Please convert everything from the start of the items below down to and including the line that contains "云南滇红普洱茶组合礼盒装 200克普" into a JSON list of strings, one string per line, with blank lines left out.

━━━━━━

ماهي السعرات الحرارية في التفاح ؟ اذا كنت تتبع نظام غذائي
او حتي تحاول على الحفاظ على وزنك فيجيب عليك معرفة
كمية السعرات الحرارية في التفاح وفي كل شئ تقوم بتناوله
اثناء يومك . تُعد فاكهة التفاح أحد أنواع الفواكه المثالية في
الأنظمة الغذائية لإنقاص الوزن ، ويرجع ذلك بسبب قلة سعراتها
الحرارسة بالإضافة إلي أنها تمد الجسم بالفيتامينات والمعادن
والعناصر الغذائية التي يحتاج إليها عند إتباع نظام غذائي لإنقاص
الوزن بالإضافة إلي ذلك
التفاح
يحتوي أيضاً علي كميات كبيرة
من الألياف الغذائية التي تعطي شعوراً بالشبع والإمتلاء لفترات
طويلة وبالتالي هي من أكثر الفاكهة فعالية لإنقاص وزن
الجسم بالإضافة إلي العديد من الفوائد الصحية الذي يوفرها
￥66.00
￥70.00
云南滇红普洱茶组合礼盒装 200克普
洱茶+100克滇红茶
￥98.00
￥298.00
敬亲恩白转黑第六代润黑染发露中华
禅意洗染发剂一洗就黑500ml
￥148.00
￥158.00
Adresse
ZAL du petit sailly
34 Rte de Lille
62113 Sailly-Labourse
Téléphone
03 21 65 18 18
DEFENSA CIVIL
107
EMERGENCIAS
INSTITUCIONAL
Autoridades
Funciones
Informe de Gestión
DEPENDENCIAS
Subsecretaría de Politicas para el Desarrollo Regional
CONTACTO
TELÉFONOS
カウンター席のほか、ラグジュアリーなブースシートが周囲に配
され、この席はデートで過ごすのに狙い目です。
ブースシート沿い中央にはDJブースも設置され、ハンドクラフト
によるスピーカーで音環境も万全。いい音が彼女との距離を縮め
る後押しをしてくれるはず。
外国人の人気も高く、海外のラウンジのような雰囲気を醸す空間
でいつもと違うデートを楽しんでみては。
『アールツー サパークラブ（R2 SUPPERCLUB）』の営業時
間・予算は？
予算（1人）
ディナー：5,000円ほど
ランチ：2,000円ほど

━━━━━━

Problem solution:
[
  "ماهي السعرات الحرارية في التفاح ؟ اذا كنت تتبع نظام غذائي",
  "او حتي تحاول على الحفاظ على وزنك فيجيب عليك معرفة",
  "كمية السعرات الحرارية في التفاح وفي كل شئ تقوم بتناوله",
  "اثناء يومك . تُعد فاكهة التفاح أحد أنواع الفواكه المثالية في",
  "الأنظمة الغذائية لإنقاص الوزن ، ويرجع ذلك بسبب قلة سعراتها",
  "الحرارسة بالإضافة إلي أنها تمد الجسم بالفيتامينات والمعادن",
  "والعناصر الغذائية التي يحتاج إليها عند إتباع نظام غذائي لإنقاص",
  "الوزن بالإضافة إلي ذلك",
  "التفاح",
  "يحتوي أيضاً علي كميات كبيرة",
  "من الألياف الغذائية التي تعطي شعوراً بالشبع والإمتلاء لفترات",
  "طويلة وبالتالي هي من أكثر الفاكهة فعالية لإنقاص وزن",
  "الجسم بالإضافة إلي العديد من الفوائد الصحية الذي يوفرها",
  "￥66.00",
  "￥70.00",
  "云南滇红普洱茶组合礼盒装 200克普"
]